OCTOBER is the month when public school students go into a week-long break ending the first semester of the school year. The break also allows their teachers to attend training arranged by their respective division or district offices.
I was reminded of this after my wife, who teaches geometry at Camarines Sur National High School, was extra-busy last week – as Math club president, she had to oversee their departmental in-service training and aside from that prepare something to share to fellow math teachers.
There was something in one of our conversations that grabbed my attention, and I took mental note of it. It had something to do with a sharing by a fellow teacher on the new Cyber Education Project (CEP)-compliant lesson plan format, for which a week-long training was recently arranged by the DepEd.
From a simple format that requires only five sections, the new lesson plan now has 13, ostensibly in preparation for CEP’s eventual implementation. The sharing drew sharp reactions from the audience: instead of simplifying matters, lesson planning has just become more complicated if this P26.4 billion project really pushes through!
This reminded me of the Rapu-Rapu Education summit we facilitated last August 25 under the auspices of the Synergeia Foundation. If there is a search for the most unpopular task ordinary Filipino teachers must grapple with, preparing lesson plans day in and day out will be the hands-down winner.
In that Rapu-Rapu event, the dynamics between the teachers and their supervisors again came to the fore, mirroring all other events I have previously attended where the issue comes up: is there really a need for these daily lesson plans in the task of educating the Filipino child?
On one hand, supervisors argue lesson planning is part of the job description, as teachers are given only six loads daily, with the two others allocated precisely for that task. Further, they are essential tools for the monitoring task of supervisors.
Teachers, on the other hand, argue they will be most thankful to DepEd if ready-made lessons can be provided them, or other alternative schemes are implemented, and these two hours be devoted instead to efforts to improve their delivery of the lessons.

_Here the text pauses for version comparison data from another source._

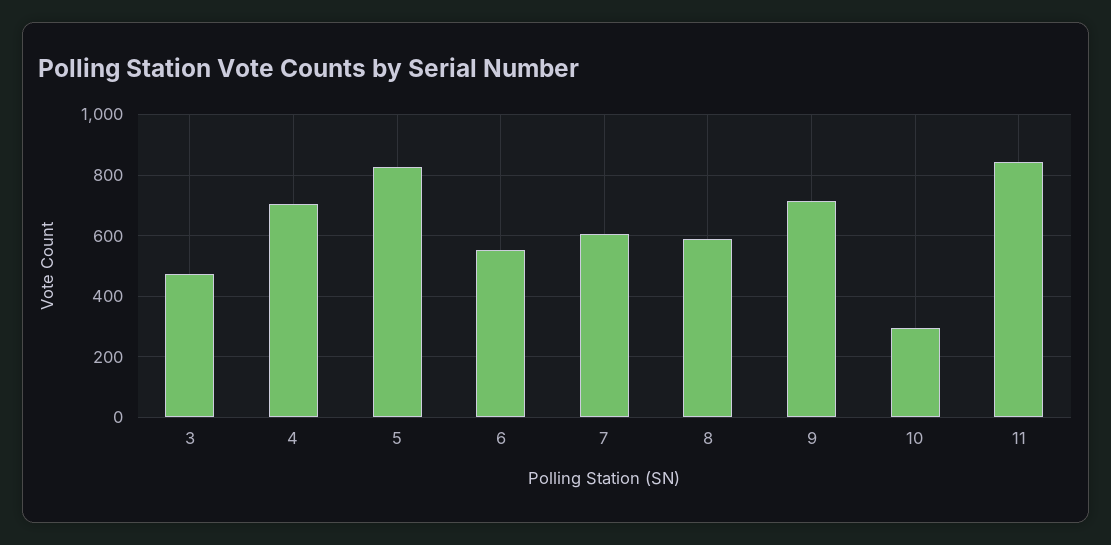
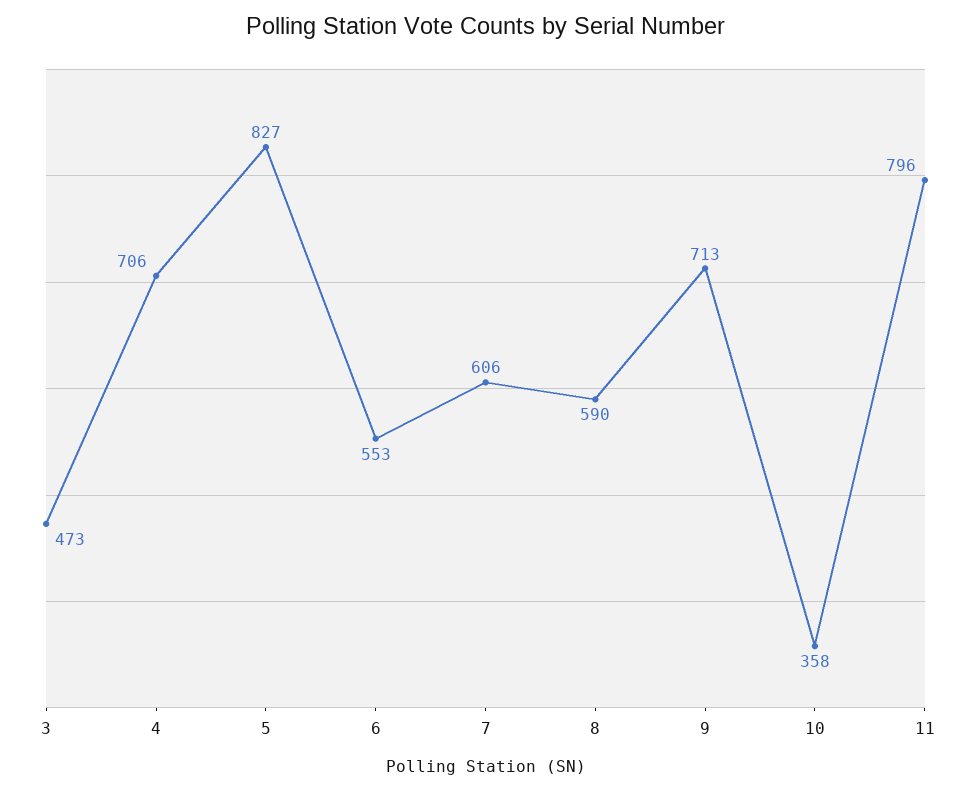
  {
    "3": 473,
    "4": 706,
    "5": 827,
    "6": 553,
    "7": 606,
    "8": 590,
    "9": 713,
-   "10": 300,
+   "10": 358,
-   "11": 840
+   "11": 796
  }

Well, being a non-teacher, I scoured the net and ended up with this item on “lesson plan” from Wikipedia, part of which says
“In today's constructivist teaching style, the individual lesson plan is often inappropriate. Specific objectives and timelines may be included in the unit plan, but lesson plans are more fluid as they cater to student needs and learning styles. As students are asked to engage in problem or inquiry learning, rigid lesson planning with title, behavioral objectives, and specific outcomes within certain time constraints often no longer fit within modern effective pedagogy. Today, formal lesson plans are often required only of student teachers, who must be demonstrably familiar with the components of a lesson, or teachers new to the field, who have not yet internalized the flow of a lesson.”
Now, you tell me: Is there really a need for these daily lesson plans in the task of educating the Filipino child?